- [Exercise goal]:
From top to bottom, each entry below must be reproduced exactly.

Items from a data source:
§

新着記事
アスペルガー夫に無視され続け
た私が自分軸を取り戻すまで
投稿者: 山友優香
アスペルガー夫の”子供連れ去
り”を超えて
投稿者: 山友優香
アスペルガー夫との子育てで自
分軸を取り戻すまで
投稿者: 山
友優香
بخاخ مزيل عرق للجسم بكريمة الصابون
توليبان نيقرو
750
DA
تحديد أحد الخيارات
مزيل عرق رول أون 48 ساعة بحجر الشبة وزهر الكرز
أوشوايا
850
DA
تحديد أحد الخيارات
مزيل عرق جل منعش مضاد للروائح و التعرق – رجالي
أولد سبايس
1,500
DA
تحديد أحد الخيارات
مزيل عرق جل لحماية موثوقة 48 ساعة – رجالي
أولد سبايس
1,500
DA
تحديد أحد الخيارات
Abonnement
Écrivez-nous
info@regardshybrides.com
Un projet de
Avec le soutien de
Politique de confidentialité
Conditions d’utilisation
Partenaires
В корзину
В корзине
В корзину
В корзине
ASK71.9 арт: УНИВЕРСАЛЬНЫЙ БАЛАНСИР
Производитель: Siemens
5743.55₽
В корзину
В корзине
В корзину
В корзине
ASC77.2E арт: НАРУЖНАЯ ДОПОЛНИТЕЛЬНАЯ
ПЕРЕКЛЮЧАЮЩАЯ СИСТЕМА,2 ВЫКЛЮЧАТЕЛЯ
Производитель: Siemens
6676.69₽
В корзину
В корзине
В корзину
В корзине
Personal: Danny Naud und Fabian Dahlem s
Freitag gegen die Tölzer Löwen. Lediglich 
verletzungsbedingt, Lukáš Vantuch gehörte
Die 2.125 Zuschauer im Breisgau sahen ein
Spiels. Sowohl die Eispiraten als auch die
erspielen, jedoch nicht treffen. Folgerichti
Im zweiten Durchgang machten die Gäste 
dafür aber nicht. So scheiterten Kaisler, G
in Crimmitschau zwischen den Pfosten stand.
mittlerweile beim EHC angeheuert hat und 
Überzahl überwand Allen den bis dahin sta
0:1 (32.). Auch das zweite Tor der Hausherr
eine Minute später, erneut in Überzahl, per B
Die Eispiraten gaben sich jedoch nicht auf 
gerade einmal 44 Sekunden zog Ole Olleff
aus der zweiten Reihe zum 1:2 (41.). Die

§

- [Solution to this task]:
新着記事
アスペルガー夫に無視され続け
た私が自分軸を取り戻すまで
投稿者: 山友優香
アスペルガー夫の”子供連れ去
り”を超えて
投稿者: 山友優香
アスペルガー夫との子育てで自
分軸を取り戻すまで
投稿者: 山
友優香
بخاخ مزيل عرق للجسم بكريمة الصابون
توليبان نيقرو
750
DA
تحديد أحد الخيارات
مزيل عرق رول أون 48 ساعة بحجر الشبة وزهر الكرز
أوشوايا
850
DA
تحديد أحد الخيارات
مزيل عرق جل منعش مضاد للروائح و التعرق – رجالي
أولد سبايس
1,500
DA
تحديد أحد الخيارات
مزيل عرق جل لحماية موثوقة 48 ساعة – رجالي
أولد سبايس
1,500
DA
تحديد أحد الخيارات
Abonnement
Écrivez-nous
info@regardshybrides.com
Un projet de
Avec le soutien de
Politique de confidentialité
Conditions d’utilisation
Partenaires
В корзину
В корзине
В корзину
В корзине
ASK71.9 арт: УНИВЕРСАЛЬНЫЙ БАЛАНСИР
Производитель: Siemens
5743.55₽
В корзину
В корзине
В корзину
В корзине
ASC77.2E арт: НАРУЖНАЯ ДОПОЛНИТЕЛЬНАЯ
ПЕРЕКЛЮЧАЮЩАЯ СИСТЕМА,2 ВЫКЛЮЧАТЕЛЯ
Производитель: Siemens
6676.69₽
В корзину
В корзине
В корзину
В корзине
Personal: Danny Naud und Fabian Dahlem s
Freitag gegen die Tölzer Löwen. Lediglich 
verletzungsbedingt, Lukáš Vantuch gehörte
Die 2.125 Zuschauer im Breisgau sahen ein
Spiels. Sowohl die Eispiraten als auch die
erspielen, jedoch nicht treffen. Folgerichti
Im zweiten Durchgang machten die Gäste 
dafür aber nicht. So scheiterten Kaisler, G
in Crimmitschau zwischen den Pfosten stand.
mittlerweile beim EHC angeheuert hat und 
Überzahl überwand Allen den bis dahin sta
0:1 (32.). Auch das zweite Tor der Hausherr
eine Minute später, erneut in Überzahl, per B
Die Eispiraten gaben sich jedoch nicht auf 
gerade einmal 44 Sekunden zog Ole Olleff
aus der zweiten Reihe zum 1:2 (41.). Die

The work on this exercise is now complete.